About a decade after these schools had closed a diverse group of public relations and image consultancy firms started to appear in London offering largely 1- or 2-day finishing courses and social skills at commercial rate fees far higher that those charged by the colleges that closed mostly by the millennium (Lucie Clayton had been the exception). They often appeal to new international money and corporate clientele. Some partner with 5 star hotels to offer their courses but none are taught by a body of teaching staff in a school or college environment like their predecessors. The model is more business and commercial than before.
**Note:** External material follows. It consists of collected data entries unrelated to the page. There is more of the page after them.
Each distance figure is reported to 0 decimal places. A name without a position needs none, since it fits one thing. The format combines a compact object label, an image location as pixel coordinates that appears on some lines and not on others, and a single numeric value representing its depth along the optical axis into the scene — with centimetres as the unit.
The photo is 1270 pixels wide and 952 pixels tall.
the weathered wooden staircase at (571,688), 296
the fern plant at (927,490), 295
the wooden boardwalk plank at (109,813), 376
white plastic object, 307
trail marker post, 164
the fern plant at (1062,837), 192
The old finishing schools were stand-alone organisations that lasted 15–50 years and were often family run. Curricula varied between schools based on the proprietor's philosophy, much like the British private school model of the 18th and 19th centuries. Some schools offered some O-level and A-level courses or recognised arts and languages certificates. They sometimes allowed pupils to retake a course they may not have passed at secondary school level.  They often taught languages and commercially applicable skills, such as cooking, secretarial and later business studies with the aim of broadening the students horizons from formal schooling education.

United States

Through much of their history, American finishing schools emphasised social graces and de-emphasised scholarship: society encouraged a polished young lady to hide her intellectual prowess for fear of frightening away suitors. For instance, Miss Porter's School in 1843 advertised itself as Miss Porter's Finishing School for Young Ladies—even though its founder was a noted scholar offering a rigorous curriculum that educated the illustrious classicist Edith Hamilton.
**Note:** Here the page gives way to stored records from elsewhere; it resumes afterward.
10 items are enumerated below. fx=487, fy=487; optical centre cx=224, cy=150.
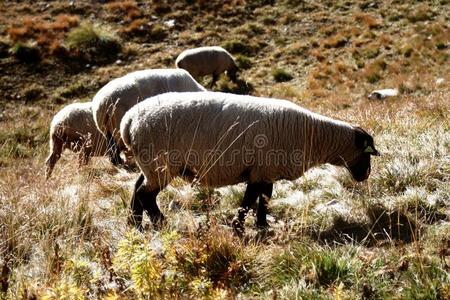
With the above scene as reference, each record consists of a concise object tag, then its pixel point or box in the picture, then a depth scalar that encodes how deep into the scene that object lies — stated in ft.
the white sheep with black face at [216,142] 15.81
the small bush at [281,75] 55.83
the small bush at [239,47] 64.64
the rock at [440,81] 43.97
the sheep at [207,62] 55.21
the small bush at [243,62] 61.54
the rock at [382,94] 43.39
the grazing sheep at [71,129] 29.94
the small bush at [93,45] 62.13
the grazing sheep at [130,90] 24.03
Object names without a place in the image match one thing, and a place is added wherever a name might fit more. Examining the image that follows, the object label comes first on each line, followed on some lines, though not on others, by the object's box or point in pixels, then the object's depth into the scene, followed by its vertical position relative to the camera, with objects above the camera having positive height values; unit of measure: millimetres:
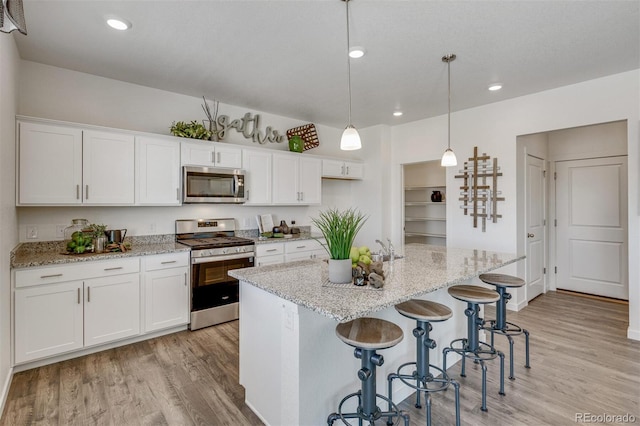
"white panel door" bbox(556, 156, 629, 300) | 4492 -205
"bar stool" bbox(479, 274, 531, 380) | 2655 -739
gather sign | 4128 +1166
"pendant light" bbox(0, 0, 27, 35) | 1149 +729
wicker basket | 4852 +1206
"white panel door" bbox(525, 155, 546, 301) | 4387 -210
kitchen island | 1647 -678
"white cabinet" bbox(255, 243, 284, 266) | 3955 -503
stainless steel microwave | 3611 +343
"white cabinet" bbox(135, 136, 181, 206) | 3328 +458
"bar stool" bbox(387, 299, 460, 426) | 1919 -725
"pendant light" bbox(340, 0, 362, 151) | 2410 +565
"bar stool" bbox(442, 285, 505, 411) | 2291 -768
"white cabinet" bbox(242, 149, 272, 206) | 4113 +496
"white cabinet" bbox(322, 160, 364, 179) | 4998 +714
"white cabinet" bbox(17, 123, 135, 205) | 2742 +449
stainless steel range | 3465 -602
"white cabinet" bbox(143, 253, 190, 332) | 3186 -787
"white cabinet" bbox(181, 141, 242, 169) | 3635 +702
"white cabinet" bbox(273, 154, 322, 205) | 4418 +490
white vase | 1876 -334
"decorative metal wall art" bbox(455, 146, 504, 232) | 4199 +331
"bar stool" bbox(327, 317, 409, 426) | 1572 -706
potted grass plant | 1821 -171
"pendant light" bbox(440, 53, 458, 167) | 3166 +539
Today, with a new cultural climate and a different attitude to the role of women, the situation has reversed: Miss Porter's School downplays its origins as a finishing school, and emphasises the rigour of its academics. Likewise, Finch College on Manhattan's Upper East Side was "one of the most famed of U.S. girls' finishing schools", but its last president chose to describe it as a liberal arts college, offering academics as rigorous as Barnard or Bryn Mawr. It closed in 1976.

The term finishing school is occasionally used, or misused, in American parlance to refer to certain small women's colleges, primarily on the East Coast, that were once known for preparing their female students for marriage. Since the 1960s, many of these schools have closed as a result of financial difficulties.  These stemmed from changing societal norms, which made it easier for women to pursue academic and professional paths.

In literature

The Finishing School, a 2004 novel by Scottish author Muriel Spark, concerns 'College Sunrise', a present-day finishing school in Ouchy on the banks of Lake Geneva near Lausanne in Switzerland. Unlike the traditional finishing schools, the one in this novel is mixed-sex.